Aquel ser corrió y corrió hasta lo más alto de aquella isla, estallidos, dolor, acero, lamentos sangre y fuego no daban tregua a sus pensamientos hasta que llegó a la cumbre y canalizó desde dentro un fuego que lo lastimaba desde su pecho… Se seguía sintiendo intranquilo, el fuego seguía quemándolo, la sensación de fortaleza lo había abandonado. Poco a poco vio al cielo esclarecer cada vez más y, por primera vez, aquel ser pudo ver los intensos azules que decoraban el cielo y, más allá, altas cumbres y un paisaje que parecía infinito.
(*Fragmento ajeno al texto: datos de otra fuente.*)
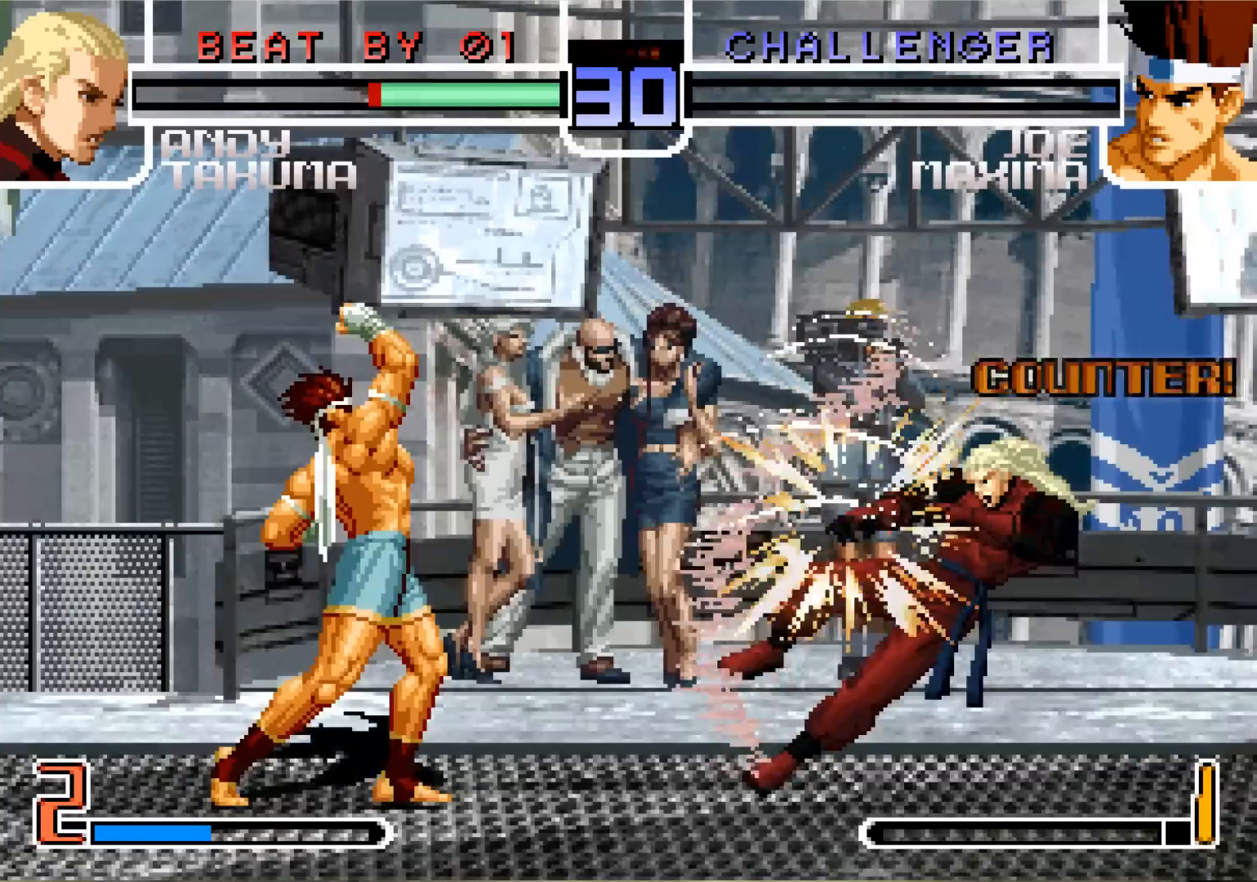
{"buttons": [], "left_stick": "center", "events": [[267, "left_stick", "center"]]}
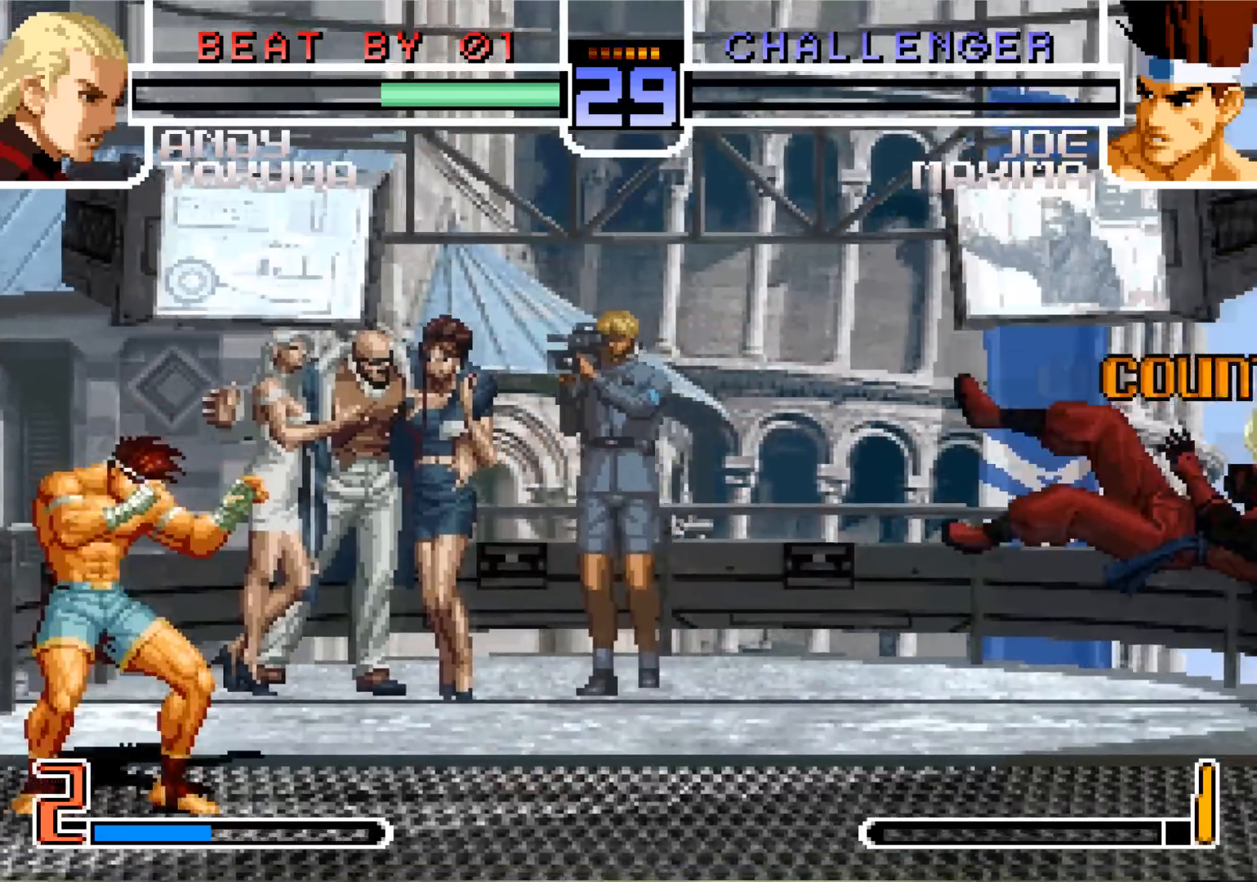
{"buttons": [], "left_stick": "center", "events": [[34, "left_stick", "left"], [100, "left_stick", "down"], [234, "left_stick", "center"]]}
Giró detrás suyo, mirando hacia el volcán que lo había visto nacer y se erguía tan orgulloso por encima de todo. Se recordó mirándose a sí mismo a través del mar, su mudo acompañante en sus primeros días, con el creciente resentimiento hacia su figura. Había pasado tanto tiempo mirándose con esos ojos, hasta que aprendió a odiar. Su color le asemejaba ahora al color de la sangre que había visto fluir y las líneas que decoraban su cuerpo le recordaban al fuego que había visto hundir aquellas ciudades.
Miró de nuevo hacia el horizonte azul que se extendía frente suyo. Todo decidió cargarlo en su lomo en los siglos por venir, y en su nuevo nombre; la única palabra que había podido recordar de los gritos de aquel desdichado hombre que había hecho tan infeliz: Cretus.